------ Data for analysis ------
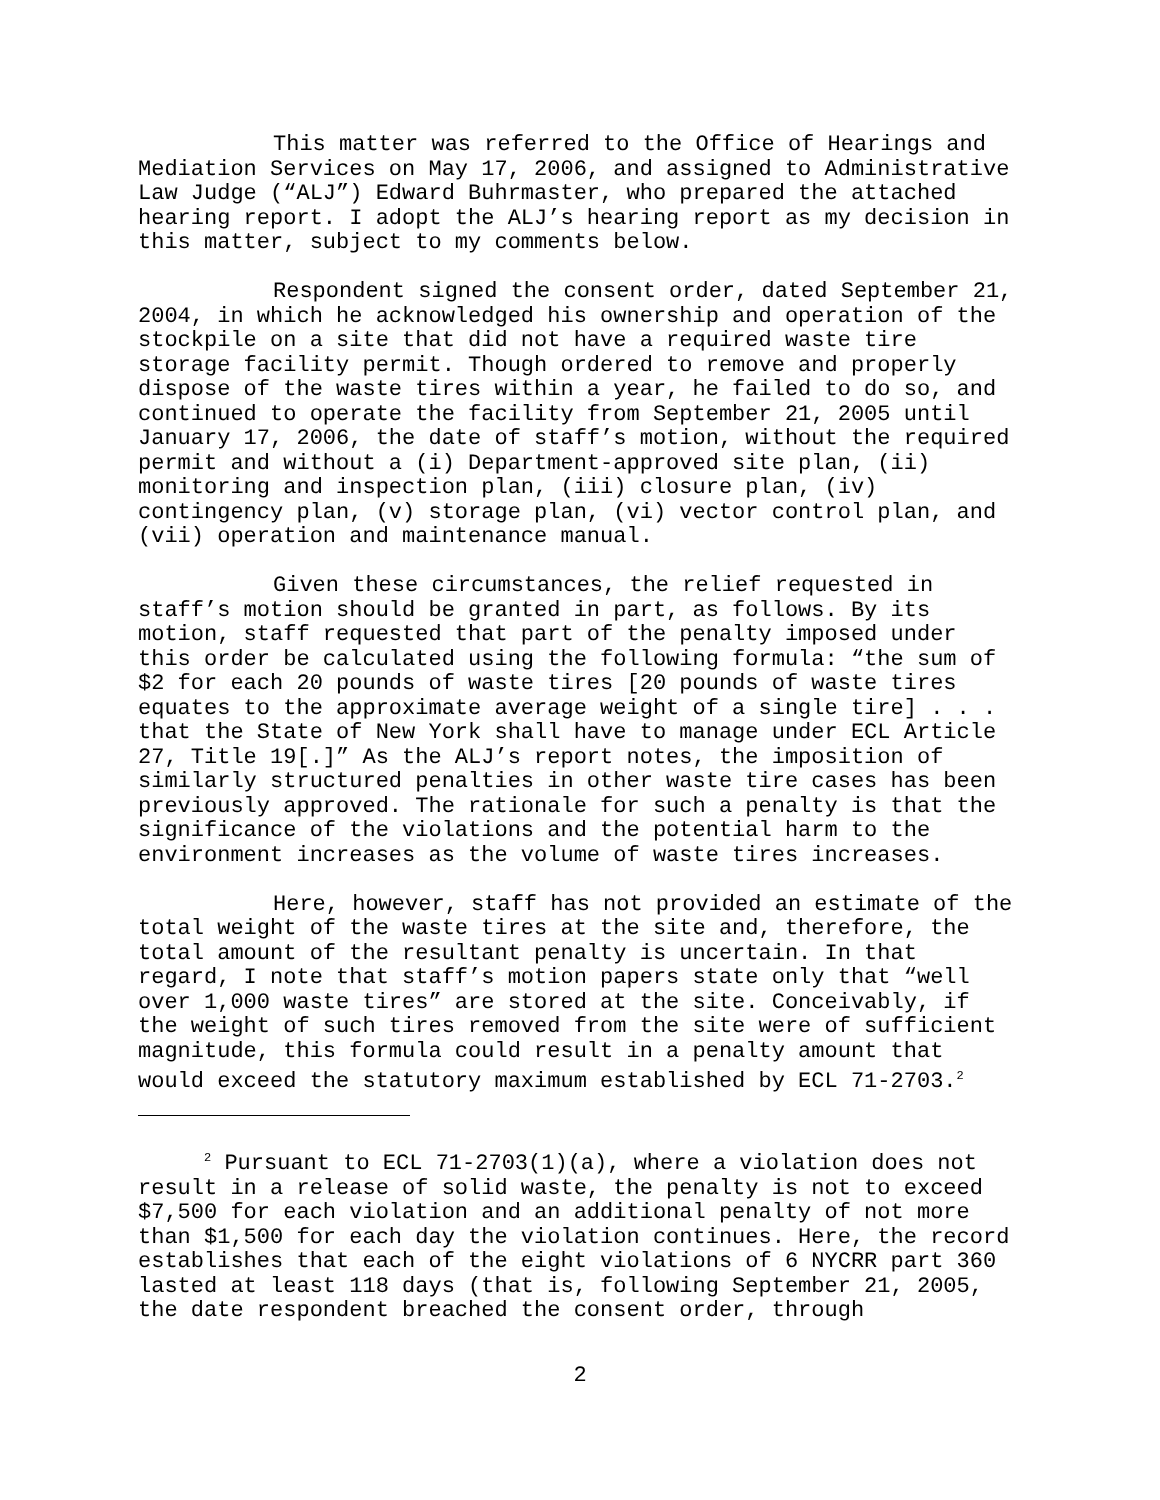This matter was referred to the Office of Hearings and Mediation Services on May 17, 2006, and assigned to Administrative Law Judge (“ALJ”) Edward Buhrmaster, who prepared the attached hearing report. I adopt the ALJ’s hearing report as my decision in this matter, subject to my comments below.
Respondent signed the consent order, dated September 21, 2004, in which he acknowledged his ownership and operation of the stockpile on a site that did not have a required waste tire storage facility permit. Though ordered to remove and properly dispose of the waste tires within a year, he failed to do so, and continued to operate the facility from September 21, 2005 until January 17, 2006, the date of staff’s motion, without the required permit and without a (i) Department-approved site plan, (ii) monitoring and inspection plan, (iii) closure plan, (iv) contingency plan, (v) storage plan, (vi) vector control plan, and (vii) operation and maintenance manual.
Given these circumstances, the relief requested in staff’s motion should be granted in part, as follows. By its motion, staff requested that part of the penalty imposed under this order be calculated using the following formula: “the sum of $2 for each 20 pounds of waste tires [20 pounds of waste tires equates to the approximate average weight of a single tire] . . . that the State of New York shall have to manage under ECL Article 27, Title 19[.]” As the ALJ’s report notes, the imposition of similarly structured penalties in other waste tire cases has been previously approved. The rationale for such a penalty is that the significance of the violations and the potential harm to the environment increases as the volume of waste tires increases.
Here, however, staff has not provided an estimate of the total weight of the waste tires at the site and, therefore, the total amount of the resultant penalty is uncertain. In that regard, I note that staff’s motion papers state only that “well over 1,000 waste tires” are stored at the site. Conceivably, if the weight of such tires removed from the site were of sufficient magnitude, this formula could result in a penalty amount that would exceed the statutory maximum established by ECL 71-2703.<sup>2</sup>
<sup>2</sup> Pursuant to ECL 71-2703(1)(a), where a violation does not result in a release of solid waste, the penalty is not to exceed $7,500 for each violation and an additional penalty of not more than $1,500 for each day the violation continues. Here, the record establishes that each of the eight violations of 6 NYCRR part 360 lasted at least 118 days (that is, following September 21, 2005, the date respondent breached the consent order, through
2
------
What needs to be done →
Using the data above, return every line that contains the string "staff".

Expected answer →
Respondent signed the consent order, dated September 21, 2004, in which he acknowledged his ownership and operation of the stockpile on a site that did not have a required waste tire storage facility permit. Though ordered to remove and properly dispose of the waste tires within a year, he failed to do so, and continued to operate the facility from September 21, 2005 until January 17, 2006, the date of staff’s motion, without the required permit and without a (i) Department-approved site plan, (ii) monitoring and inspection plan, (iii) closure plan, (iv) contingency plan, (v) storage plan, (vi) vector control plan, and (vii) operation and maintenance manual.
Given these circumstances, the relief requested in staff’s motion should be granted in part, as follows. By its motion, staff requested that part of the penalty imposed under this order be calculated using the following formula: “the sum of $2 for each 20 pounds of waste tires [20 pounds of waste tires equates to the approximate average weight of a single tire] . . . that the State of New York shall have to manage under ECL Article 27, Title 19[.]” As the ALJ’s report notes, the imposition of similarly structured penalties in other waste tire cases has been previously approved. The rationale for such a penalty is that the significance of the violations and the potential harm to the environment increases as the volume of waste tires increases.
Here, however, staff has not provided an estimate of the total weight of the waste tires at the site and, therefore, the total amount of the resultant penalty is uncertain. In that regard, I note that staff’s motion papers state only that “well over 1,000 waste tires” are stored at the site. Conceivably, if the weight of such tires removed from the site were of sufficient magnitude, this formula could result in a penalty amount that would exceed the statutory maximum established by ECL 71-2703.<sup>2</sup>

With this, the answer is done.